INSTRUCTION: Quote word for word the lines of the records, starting at the line that contains "4. Saving Mr. Banks (2013)" and ending at the end of the records, with both ends included. Omit the pictures from your answer.

Stored data entries:
Segment Open

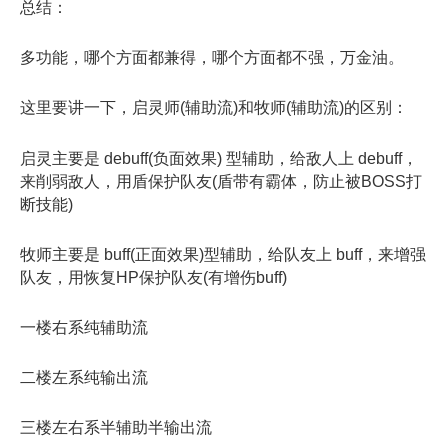
总结：
多功能，哪个方面都兼得，哪个方面都不强，万金油。
这里要讲一下，启灵师(辅助流)和牧师(辅助流)的区别：
启灵主要是 debuff(负面效果) 型辅助，给敌人上 debuff，
来削弱敌人，用盾保护队友(盾带有霸体，防止被BOSS打
断技能)
牧师主要是 buff(正面效果)型辅助，给队友上 buff，来增强
队友，用恢复HP保护队友(有增伤buff)
一楼右系纯辅助流
二楼左系纯输出流
三楼左右系半辅助半输出流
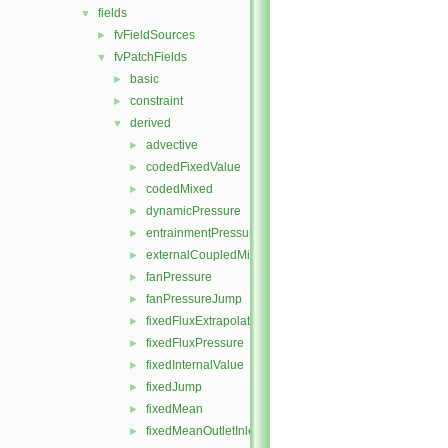
fields
▼
fvFieldSources
►
fvPatchFields
▼
basic
►
constraint
►
derived
▼
advective
►
codedFixedValue
►
codedMixed
►
dynamicPressure
►
entrainmentPressure
►
externalCoupledMixed
►
fanPressure
►
fanPressureJump
►
fixedFluxExtrapolatedPressure
►
fixedFluxPressure
►
fixedInternalValue
►
fixedJump
►
fixedMean
►
fixedMeanOutletInlet
►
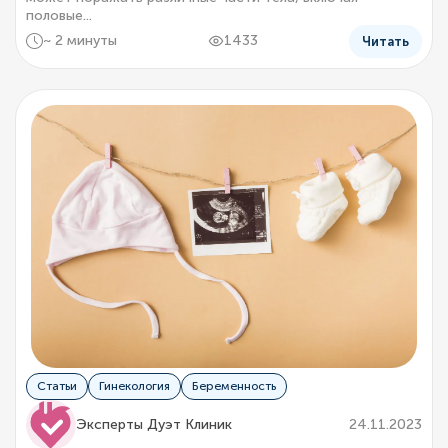
половые...
~ 2 минуты
1433
Читать
Статьи
Гинекология
Беременность
Эксперты Дуэт Клиник
24.11.2023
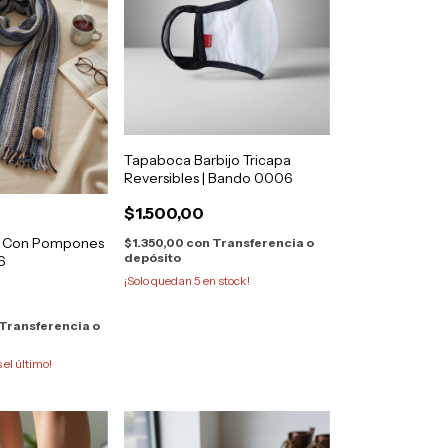
Tapaboca Barbijo Tricapa
Reversibles | Bando 0006
$1.500,00
a Con Pompones
$1.350,00
con
Transferencia o
depósito
6
¡Solo quedan
5
en stock!
Transferencia o
s el último!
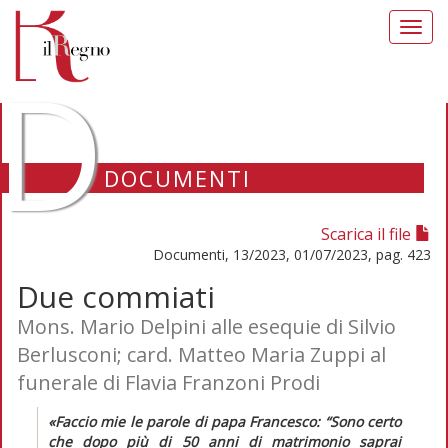
Toggl
navig
D
DOCUMENTI
Scarica il file
Documenti, 13/2023, 01/07/2023, pag. 423
Due commiati
Mons. Mario Delpini alle esequie di Silvio
Berlusconi; card. Matteo Maria Zuppi al
funerale di Flavia Franzoni Prodi
«Faccio mie le parole di papa Francesco: “Sono certo
che dopo più di 50 anni di matrimonio saprai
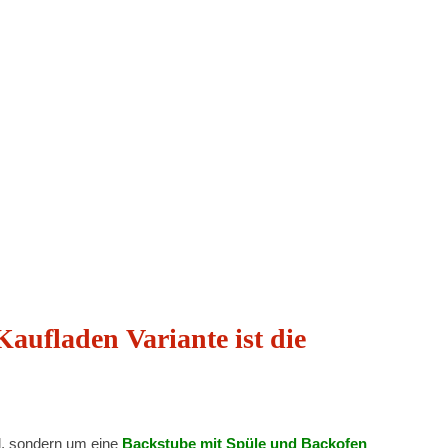
aufladen Variante ist die
d, sondern um eine
Backstube mit Spüle und Backofen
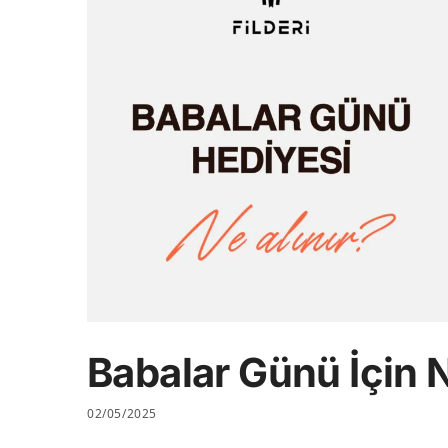
Babalar Günü İçin N
02/05/2025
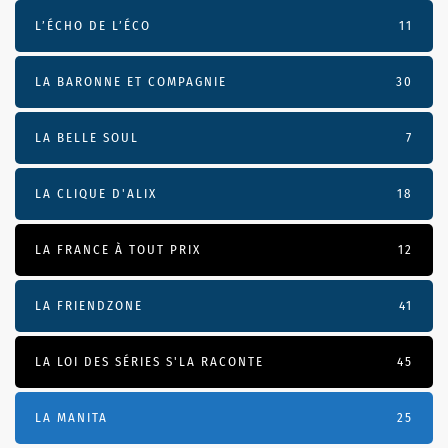
L’ÉCHO DE L’ÉCO
11
LA BARONNE ET COMPAGNIE
30
LA BELLE SOUL
7
LA CLIQUE D'ALIX
18
LA FRANCE À TOUT PRIX
12
LA FRIENDZONE
41
LA LOI DES SÉRIES S'LA RACONTE
45
LA MANITA
25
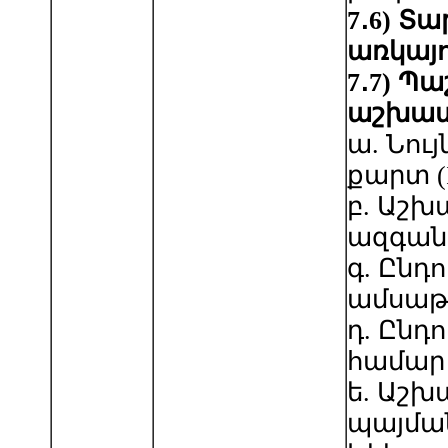
7
․
6
) Տ
առկայո
7
․
7) Պ
աշխատ
ա. Նո
քարտ (
բ. Աշխ
ազգանո
գ. Ընդ
ամսաթ
դ. Ընդ
համար
ե. Աշ
պայմա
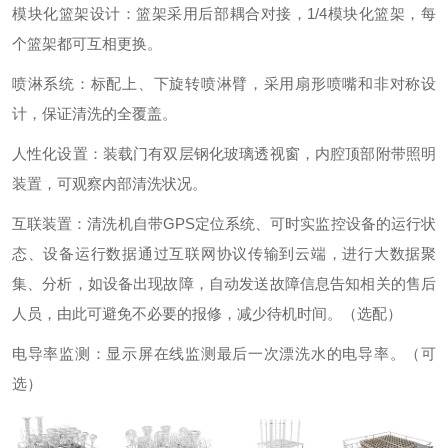
模块化篮架设计：篮架采用后部耦合对接，1/4模块化篮架，每
个篮架都可互相更换。
喷淋系统：标配上、下旋转喷淋臂，采用扇形喷嘴和非对称设
计，保证清洗的全覆盖。
人性化设置：装载门有双层钢化玻璃透视窗，内腔顶部附带照明
装置，可观察内部清洗状况。
互联装置：清洗机自带GPS定位系统、可时实监控设备的运行状
态、设备运行数据通过互联网协议传输到云端，进行大数据聚
集、分析，如设备出现故障，自动发送故障信息告知相关的售后
人员，由此可避免不必要的报修，减少待机时间。（选配）
电导率监测：显示屏在线监测最后一次漂洗水的电导率。（可
选）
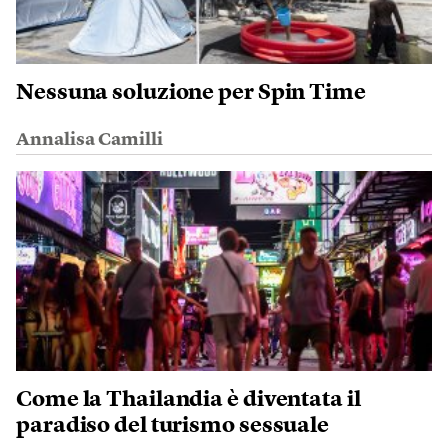
Nessuna soluzione per Spin Time
Annalisa Camilli
Come la Thailandia è diventata il
paradiso del turismo sessuale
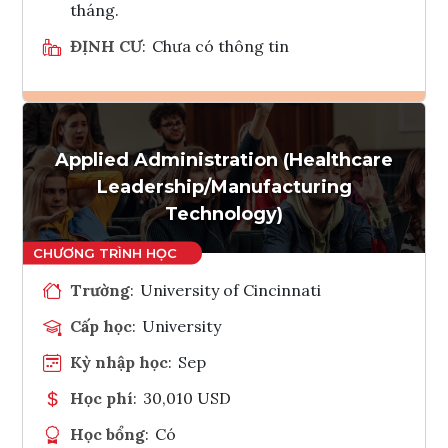
tháng.
ĐỊNH CƯ
:
Chưa có thông tin
Ghi danh
Applied Administration (Healthcare
Tham vấn Interlink
Leadership/Manufacturing
Technology)
Trường
:
University of Cincinnati
Cấp học
:
University
Kỳ nhập học
:
Sep
Học phí
:
30,010 USD
Học bổng
:
Có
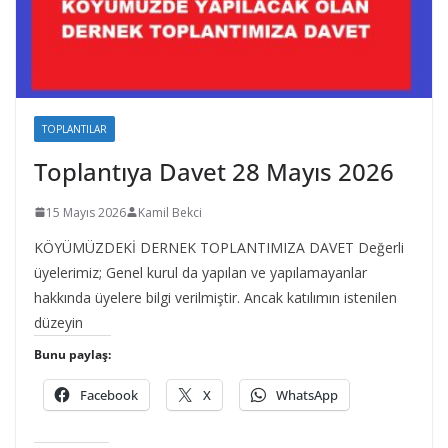
TOPLANTILAR
Toplantıya Davet 28 Mayıs 2026
15 Mayıs 2026
Kamil Bekci
KÖYÜMÜZDEKİ DERNEK TOPLANTIMIZA DAVET Değerli
üyelerimiz; Genel kurul da yapılan ve yapılamayanlar
hakkında üyelere bilgi verilmiştir. Ancak katılımın istenilen
düzeyin
Bunu paylaş:
Facebook
X
WhatsApp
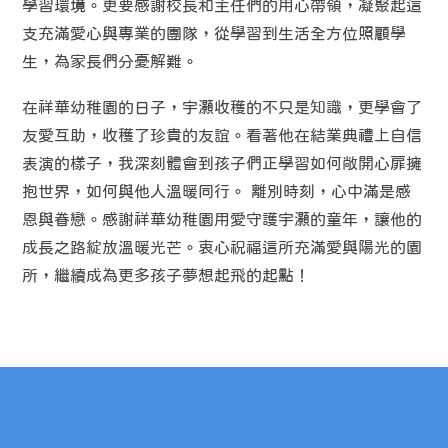
學習環境。更要感謝校長和主任們的用心帶領，凝聚起這
支充滿愛心與專業的團隊，從學習到生活全方位照顧學
生，為家長們分憂解難。
在祥華幼稚園的日子，宇灝收穫的不只是知識，更學會了
友愛互助，收穫了珍貴的友誼。看著他在結業典禮上自信
表演的樣子，我深刻體會到孩子們正學習如何敞開心扉擁
抱世界，如何與他人溫暖同行。 離別時刻，心中滿是感
恩與眷戀。感謝祥華幼稚園用愛守護宇灝的童年，讓他的
成長之路綻放溫暖光芒。衷心祝福這所充滿愛與陽光的園
所，繼續成為更多孩子夢想起飛的起點！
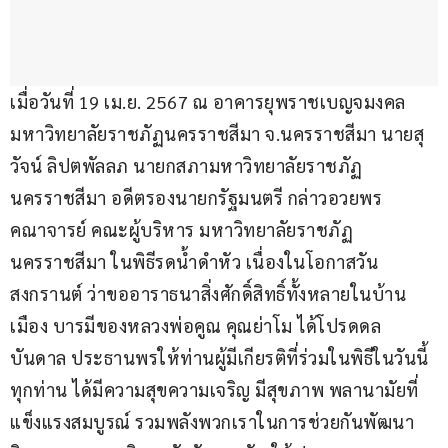
เมื่อวันที่ 19 เม.ย. 2567 ณ อาคารยุพราชเบญจมงคล 
มหาวิทยาลัยราชภัฏนครราชสีมา จ.นครราชสีมา นายสุ
วัจน์ ลิปตพัลลภ นายกสภามหาวิทยาลัยราชภัฏ
นครราชสีมา อดีตรองนายกรัฐมนตรี กล่าวอวยพร 
คณาจารย์ คณะผู้บริหาร มหาวิทยาลัยราชภัฏ
นครราชสีมา ในพิธีรดน้ำดำหัว เนื่องในโอกาสวัน
สงกรานต์ ว่าขออาราธนาสิ่งศักดิ์สิทธิ์ทั้งหลายในบ้าน
เมือง บารมีของหลวงพ่อคูณ คุณย่าโม ได้โปรดดล
บันดาล ประธานพรให้ท่านผู้มีเกียรติที่ร่วมในพิธีในวันนี้
ทุกท่าน ได้มีความสุขความเจริญ มีสุขภาพ พลานามัยที่
แข็งแรงสมบูรณ์ รวมพลังพวกเราในการช่วยกันพัฒนา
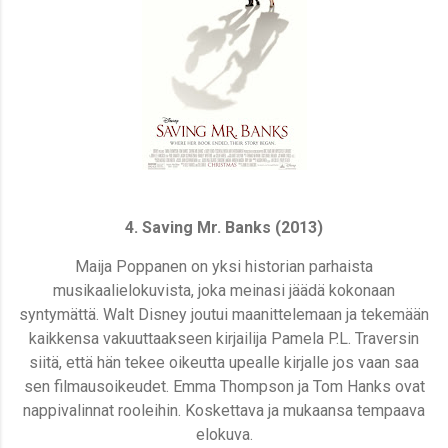
4. Saving Mr. Banks (2013)
Maija Poppanen on yksi historian parhaista
musikaalielokuvista, joka meinasi jäädä kokonaan
syntymättä. Walt Disney joutui maanittelemaan ja tekemään
kaikkensa vakuuttaakseen kirjailija Pamela P.L. Traversin
siitä, että hän tekee oikeutta upealle kirjalle jos vaan saa
sen filmausoikeudet. Emma Thompson ja Tom Hanks ovat
nappivalinnat rooleihin. Koskettava ja mukaansa tempaava
elokuva.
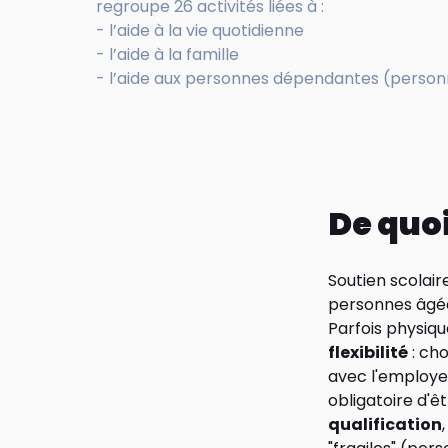
regroupe 26 activités liées à :
- l’aide à la vie quotidienne
- l’aide à la famille
- l’aide aux personnes dépendantes (perso
De quoi
Soutien scolair
personnes âgées
Parfois physiq
flexibilité
: ch
avec l'employeu
obligatoire d'ê
qualification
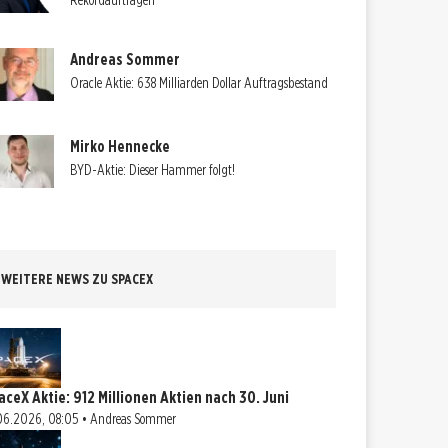
Rekordaufträgen
Andreas Sommer
Oracle Aktie: 638 Milliarden Dollar Auftragsbestand
Mirko Hennecke
BYD-Aktie: Dieser Hammer folgt!
WEITERE NEWS ZU SPACEX
aceX Aktie: 912 Millionen Aktien nach 30. Juni
06.2026, 08:05 • Andreas Sommer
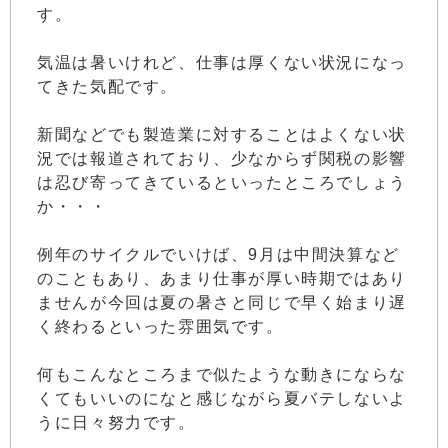
す。
気温は暑いけれど、仕事は厚くない状況になっ
てきた気配です。
新聞などでも製造業に対することはよくない状
況では報道されており、少なからず関税の影響
は忍び寄ってきているといったところでしょう
か・・・
例年のサイクルでいけば、9月は中間決算など
のこともあり、あまり仕事が厚い時期ではあり
ませんが今回は夏の暑さと同じで早く始まり遅
く終わるといった雰囲気です。
何もこんなところまで似たような動きにならな
くてもいいのになと感じながら夏バテしないよ
うに日々努力です。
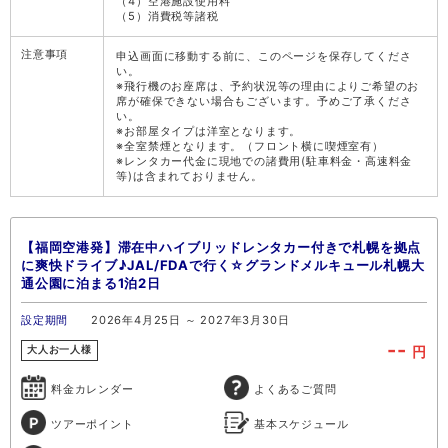
（4）空港施設使用料
（5）消費税等諸税
注意事項
申込画面に移動する前に、このページを保存してくださ
い。
※飛行機のお座席は、予約状況等の理由によりご希望のお
席が確保できない場合もございます。予めご了承くださ
い。
※お部屋タイプは洋室となります。
※全室禁煙となります。（フロント横に喫煙室有）
※レンタカー代金に現地での諸費用(駐車料金・高速料金
等)は含まれておりません。
【福岡空港発】滞在中ハイブリッドレンタカー付きで札幌を拠点
に爽快ドライブ♪JAL/FDAで行く☆グランドメルキュール札幌大
通公園に泊まる1泊2日
設定期間
2026年4月25日 ～ 2027年3月30日
--
円
大人お一人様
料金カレンダー
よくあるご質問
ツアーポイント
基本スケジュール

Segment Closed

WORKED SOLUTION:
4. Saving Mr. Banks (2013)
Maija Poppanen on yksi historian parhaista
musikaalielokuvista, joka meinasi jäädä kokonaan
syntymättä. Walt Disney joutui maanittelemaan ja tekemään
kaikkensa vakuuttaakseen kirjailija Pamela P.L. Traversin
siitä, että hän tekee oikeutta upealle kirjalle jos vaan saa
sen filmausoikeudet. Emma Thompson ja Tom Hanks ovat
nappivalinnat rooleihin. Koskettava ja mukaansa tempaava
elokuva.
regroupe 26 activités liées à :
- l’aide à la vie quotidienne
- l’aide à la famille
- l’aide aux personnes dépendantes (perso
De quoi
Soutien scolair
personnes âgées
Parfois physiq
flexibilité
: ch
avec l'employeu
obligatoire d'ê
qualification
Rekordaufträgen
Andreas Sommer
Oracle Aktie: 638 Milliarden Dollar Auftragsbestand
Mirko Hennecke
BYD-Aktie: Dieser Hammer folgt!
WEITERE NEWS ZU SPACEX
aceX Aktie: 912 Millionen Aktien nach 30. Juni
06.2026, 08:05 • Andreas Sommer
す。
気温は暑いけれど、仕事は厚くない状況になっ
てきた気配です。
新聞などでも製造業に対することはよくない状
況では報道されており、少なからず関税の影響
は忍び寄ってきているといったところでしょう
か・・・
例年のサイクルでいけば、9月は中間決算など
のこともあり、あまり仕事が厚い時期ではあり
ませんが今回は夏の暑さと同じで早く始まり遅
く終わるといった雰囲気です。
何もこんなところまで似たような動きにならな
くてもいいのになと感じながら夏バテしないよ
うに日々努力です。
（4）空港施設使用料
（5）消費税等諸税
注意事項
申込画面に移動する前に、このページを保存してくださ
い。
※飛行機のお座席は、予約状況等の理由によりご希望のお
席が確保できない場合もございます。予めご了承くださ
い。
※お部屋タイプは洋室となります。
※全室禁煙となります。（フロント横に喫煙室有）
※レンタカー代金に現地での諸費用(駐車料金・高速料金
等)は含まれておりません。
【福岡空港発】滞在中ハイブリッドレンタカー付きで札幌を拠点
に爽快ドライブ♪JAL/FDAで行く☆グランドメルキュール札幌大
通公園に泊まる1泊2日
設定期間
2026年4月25日 ～ 2027年3月30日
--
円
大人お一人様
料金カレンダー
よくあるご質問
ツアーポイント
基本スケジュール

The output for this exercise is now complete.